On this basis, the Court concludes that JPM was not a “debt collector” under the FDCPA, and grants summary judgment to Defendant on this claim.
AND NOW, this 18th day of November, 2013, upon consideration of Defendant’s Motion for Summary Judgment (Doc. No. 24), which was renewed by Order of this Court as to the Woolston Avenue Loan only (Doc. No. 51) and Plaintiff’s Response letter to the Court dated October 29, 2013 (Doc. No. 52), it is hereby ORDERED as follows:
(1) Summary judgment is GRANTED to Defendant on Plaintiffs’ claim under the Pennsylvania Fair Credit Extension Uniformity Act. The claim is dismissed with prejudice.

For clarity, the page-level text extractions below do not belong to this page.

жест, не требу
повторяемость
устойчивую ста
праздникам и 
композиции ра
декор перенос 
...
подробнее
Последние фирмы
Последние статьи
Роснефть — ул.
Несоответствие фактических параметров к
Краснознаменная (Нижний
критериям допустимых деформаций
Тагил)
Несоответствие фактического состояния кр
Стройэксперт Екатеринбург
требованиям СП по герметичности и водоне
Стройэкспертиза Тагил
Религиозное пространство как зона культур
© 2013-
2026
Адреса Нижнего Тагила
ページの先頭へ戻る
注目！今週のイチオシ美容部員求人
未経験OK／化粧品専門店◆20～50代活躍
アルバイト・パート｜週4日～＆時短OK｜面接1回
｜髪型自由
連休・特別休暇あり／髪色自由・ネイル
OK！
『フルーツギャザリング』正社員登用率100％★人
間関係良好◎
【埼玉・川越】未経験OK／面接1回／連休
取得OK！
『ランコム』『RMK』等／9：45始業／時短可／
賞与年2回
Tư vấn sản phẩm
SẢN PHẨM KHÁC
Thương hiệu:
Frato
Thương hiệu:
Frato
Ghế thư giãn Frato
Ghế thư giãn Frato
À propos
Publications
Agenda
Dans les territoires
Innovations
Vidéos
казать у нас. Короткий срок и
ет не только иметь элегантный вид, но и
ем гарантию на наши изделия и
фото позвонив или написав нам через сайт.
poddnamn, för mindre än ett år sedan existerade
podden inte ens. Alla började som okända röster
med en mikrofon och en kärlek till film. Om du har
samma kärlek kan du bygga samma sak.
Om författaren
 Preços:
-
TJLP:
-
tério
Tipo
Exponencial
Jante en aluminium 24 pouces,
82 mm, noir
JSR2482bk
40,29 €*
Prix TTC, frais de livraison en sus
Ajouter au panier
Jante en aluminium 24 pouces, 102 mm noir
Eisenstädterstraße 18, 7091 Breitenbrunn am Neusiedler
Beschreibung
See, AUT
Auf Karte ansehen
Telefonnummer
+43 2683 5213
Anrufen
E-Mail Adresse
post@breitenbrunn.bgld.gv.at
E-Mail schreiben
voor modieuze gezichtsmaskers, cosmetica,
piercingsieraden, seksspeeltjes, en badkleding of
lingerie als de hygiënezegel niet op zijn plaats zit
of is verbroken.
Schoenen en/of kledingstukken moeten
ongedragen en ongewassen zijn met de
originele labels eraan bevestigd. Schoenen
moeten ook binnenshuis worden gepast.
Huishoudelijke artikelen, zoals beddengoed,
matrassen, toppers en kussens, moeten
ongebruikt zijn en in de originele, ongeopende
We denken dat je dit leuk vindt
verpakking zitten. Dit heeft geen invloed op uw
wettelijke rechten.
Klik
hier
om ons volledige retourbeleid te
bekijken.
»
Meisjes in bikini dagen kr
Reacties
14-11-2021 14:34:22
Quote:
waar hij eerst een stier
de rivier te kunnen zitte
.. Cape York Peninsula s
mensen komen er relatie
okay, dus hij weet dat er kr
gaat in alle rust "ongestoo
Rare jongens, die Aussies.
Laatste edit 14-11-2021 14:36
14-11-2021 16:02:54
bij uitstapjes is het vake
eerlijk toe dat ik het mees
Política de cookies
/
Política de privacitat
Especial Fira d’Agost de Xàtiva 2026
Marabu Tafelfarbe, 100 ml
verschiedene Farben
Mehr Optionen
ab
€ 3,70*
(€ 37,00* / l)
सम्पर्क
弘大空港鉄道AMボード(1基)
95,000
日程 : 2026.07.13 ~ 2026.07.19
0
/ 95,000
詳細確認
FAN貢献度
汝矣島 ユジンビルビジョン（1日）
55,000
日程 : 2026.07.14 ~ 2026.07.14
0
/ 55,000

(2) Summary judgment is GRANTED to Defendant on Plaintiffs’ claim under § 201-2(4)(iii) and § 201-2(4)(xiv) of the Pennsylvania Unfair Trade Practices and Consumer Protection Law. These claims are dismissed with prejudice. Summary judgement is DENIED on Plaintiffs’ claim under § 201-2(4)(xxi) of the Law.
(3) Summary judgment is GRANTED to Defendant on Plaintiffs’ claim under the federal Fair Debt Collection Practices Act. The claim is dismissed with prejudice.